Jane Jacobs (1916-2006) was an urbanist and activist whose writings championed a fresh, community-based approach to city building.
She had no formal training as a planner, and yet her 1961 treatise, The Death and Life of Great American Cities, introduced ground-breaking ideas about how cities function, evolve and fail that now seem like common sense to generations of architects, planners, politicians and activists.
Jacobs saw cities as ecosystems that had their own logic and dynamism which would change over time according to how they were used.
With a keen eye for detail, she wrote eloquently about sidewalks, parks, retail design and self-organization.
She promoted higher density in cities, short blocks, local economies and mixed uses.

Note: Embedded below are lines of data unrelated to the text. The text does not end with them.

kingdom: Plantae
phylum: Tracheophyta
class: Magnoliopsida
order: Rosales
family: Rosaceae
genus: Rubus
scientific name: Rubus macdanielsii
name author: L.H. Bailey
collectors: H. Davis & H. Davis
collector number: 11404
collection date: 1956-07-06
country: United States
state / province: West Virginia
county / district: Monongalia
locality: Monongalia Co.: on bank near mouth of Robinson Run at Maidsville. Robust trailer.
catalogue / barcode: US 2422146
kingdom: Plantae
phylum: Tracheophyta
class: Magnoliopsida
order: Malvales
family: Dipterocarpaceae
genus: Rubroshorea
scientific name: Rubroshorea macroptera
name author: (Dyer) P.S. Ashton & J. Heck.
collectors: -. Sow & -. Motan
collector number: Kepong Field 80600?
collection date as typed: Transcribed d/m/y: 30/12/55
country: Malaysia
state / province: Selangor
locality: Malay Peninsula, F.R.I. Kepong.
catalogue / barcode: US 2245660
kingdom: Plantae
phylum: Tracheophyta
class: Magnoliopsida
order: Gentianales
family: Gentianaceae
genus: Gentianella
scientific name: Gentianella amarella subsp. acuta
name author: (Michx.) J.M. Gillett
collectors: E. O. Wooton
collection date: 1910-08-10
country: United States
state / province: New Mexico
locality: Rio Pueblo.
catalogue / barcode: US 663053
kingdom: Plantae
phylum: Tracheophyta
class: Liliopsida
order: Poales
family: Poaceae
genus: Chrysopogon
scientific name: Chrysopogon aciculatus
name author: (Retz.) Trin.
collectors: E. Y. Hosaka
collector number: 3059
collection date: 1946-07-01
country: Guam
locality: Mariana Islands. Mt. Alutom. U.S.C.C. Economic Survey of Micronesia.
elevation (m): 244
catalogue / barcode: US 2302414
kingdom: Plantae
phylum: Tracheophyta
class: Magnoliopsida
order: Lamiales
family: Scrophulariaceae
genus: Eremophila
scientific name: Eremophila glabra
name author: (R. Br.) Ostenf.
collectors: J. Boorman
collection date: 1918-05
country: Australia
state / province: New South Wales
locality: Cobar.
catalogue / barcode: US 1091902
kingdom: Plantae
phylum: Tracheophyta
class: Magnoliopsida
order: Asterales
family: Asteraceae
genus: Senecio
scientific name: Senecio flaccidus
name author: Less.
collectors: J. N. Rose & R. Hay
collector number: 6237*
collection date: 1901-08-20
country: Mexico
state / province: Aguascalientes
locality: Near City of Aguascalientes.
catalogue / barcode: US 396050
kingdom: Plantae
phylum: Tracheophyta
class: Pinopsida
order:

Jacobs helped derail the car-centred approach to urban planning in both New York and Toronto, invigorating neighbourhood activism by helping stop the expansion of expressways and roads.
She lived in Greenwich Village for decades, then moved to Toronto in 1968 where she continued her work and writing on urbanism, economies and social issues until her death in April 2006.
A firm believer in the importance of local residents having input on how their neighbourhoods develop, Jacobs encouraged people to familiarize themselves with the places where they live, work and play with words like these:
“No one can find what will work for our cities by looking at … suburban garden cities, manipulating scale models, or inventing dream cities. You’ve got to get out and walk.”
-Downtown is for People, 1957.
Jacobs’ wrote incisively and beautifully on the importance of dense and vibrant city-scapes, famously uncovering the ‘sidewalk ballet’, that intricate dance between neighbours and passers-by that make a street enjoyable and friendly.